Metadata-Version: 2.1
Name: poetry-aws-plugin
Version: 0.1.3
Summary: A poetry plugin to help with AWS CodeArtifact authorization automatically
Home-page: https://github.com/xiasongh/poetry-aws-plugin
License: MIT
Keywords: aws,codeartifact,poetry
Author: Song Huang
Author-email: xiasongh@gmail.com
Requires-Python: >=3.10,<4.0
Classifier: License :: OSI Approved :: MIT License
Classifier: Programming Language :: Python :: 3
Classifier: Programming Language :: Python :: 3.10
Classifier: Programming Language :: Python :: 3.11
Classifier: Programming Language :: Python :: 3.12
Requires-Dist: boto3 (>=1.34.71,<2.0.0)
Requires-Dist: poetry (>=1.7.0,<2.0.0)
Project-URL: Repository, https://github.com/xiasongh/poetry-aws-plugin
Description-Content-Type: text/markdown

# Poetry AWS Plugin

This is a poetry plugin to help with AWS CodeArtifact authorization by automatically getting the authorization token.

When installing or publishing packages through poetry and running into a CodeArtifact-related authorization error, the plugin will automatically get the authorization token and retry the command.

The plugin will try two methods of authorization, in this order:

1. Use AWS credentials to run `codeartifact.GetAuthorizationToken`.
2. Use AWS credentials to run `sts.AssumeRole`, then use that role to run `codeartifact.GetAuthorizationToken`.

## Installation

To install the plugin

```
poetry self add poetry-aws-plugin
```

To uninstall the plugin

```
poetry self remove poetry-aws-plugin
```

## Usage

You must ensure that your AWS credentials are configured and discoverable by `boto3`. The [`boto3` documentation](https://boto3.amazonaws.com/v1/documentation/api/latest/guide/credentials.html#configuring-credentials) has details on how to configure your credentials and the order in which they searched.
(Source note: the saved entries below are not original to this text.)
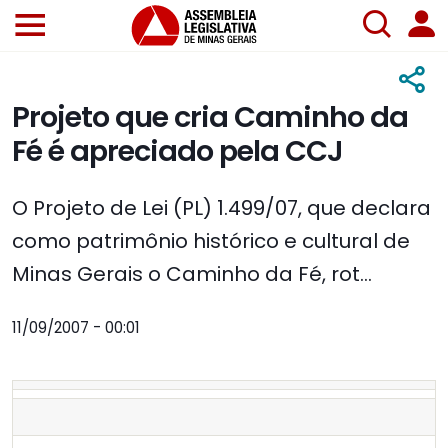
Projeto que cria Caminho da
Fé é apreciado pela CCJ
O Projeto de Lei (PL) 1.499/07, que declara
como patrimônio histórico e cultural de
Minas Gerais o Caminho da Fé, rot...
11/09/2007 - 00:01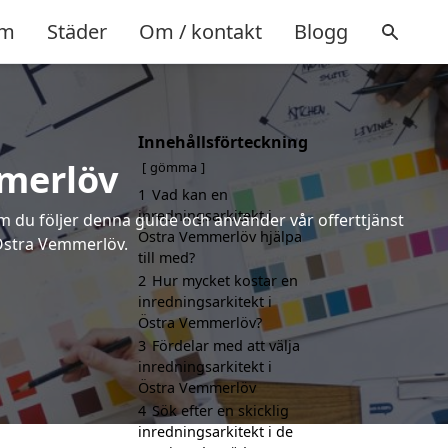
m
Städer
Om / kontakt
Blogg
Innehållsförteckning
mmerlöv
gömma
1
Vad kan en
inredningsarkitekt i
om du följer denna guide och använder vår offerttjänst
Östra Vemmerlöv hjälpa
 Östra Vemmerlöv.
till med?
2
Hur mycket kostar en
inredningsarkitekt i
Östra Vemmerlöv?
3
Fördelar med att välja
inredningsarkitekt i
Östra Vemmerlöv
4
Sök efter en skicklig
inredningsarkitekt i de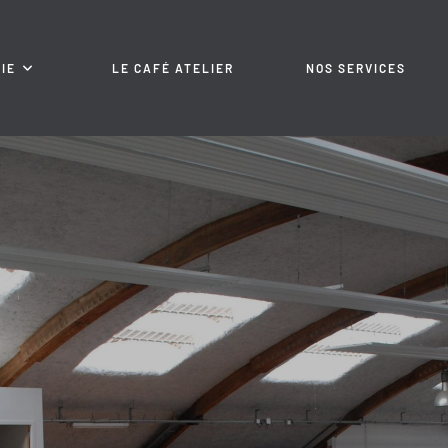
IE
LE CAFÉ ATELIER
NOS SERVICES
When poetry runs a command that uses CodeArtifact and fails to authorize, the plugin will automatically attempt to get the authorization token and retry the command.

Your AWS credentials must be authorized to do atleast one of the following:

1. Run [`codeartifact.GetAuthorizationToken`](https://docs.aws.amazon.com/cli/latest/reference/codeartifact/get-authorization-token.html).
2. Run [`sts.AssumeRole`](https://docs.aws.amazon.com/cli/latest/reference/sts/assume-role.html) to assume a role with authorization to run `codeartifact.GetAuthorizationToken`.

**To use IAM roles to authorize, set the environment variable `POETRY_AWS_PLUGIN_ROLE_ARN` to the role's ARN before running any poetry commands**.

For example:

```bash
export POETRY_AWS_PLUGIN_ROLE_ARN='arn:aws:codeartifact:<region>:<account-id>:repository/<domain>/<domain-owner>/<repository>'
poetry install
```

or

```bash
echo "export POETRY_AWS_PLUGIN_ROLE_ARN='arn:aws:codeartifact:<region>:<account-id>:repository/<domain>/<domain-owner>/<repository>'" >> ~/.bashrc
source ~/.bashrc
poetry install
```

You can find more details in AWS's [CodeArtifact authentication and tokens documentation](https://docs.aws.amazon.com/codeartifact/latest/ug/tokens-authentication.html) and [CodeArtifact IAM documentation](https://docs.aws.amazon.com/codeartifact/latest/ug/security_iam_service-with-iam.html).

# Misc

You can also authorize by setting the environment variable `POETRY_AWS_PLUGIN_AUTH_TOKEN` to the CodeArtifact authorization token. This may be useful in CI/CD pipelines and reduce poetry configuration.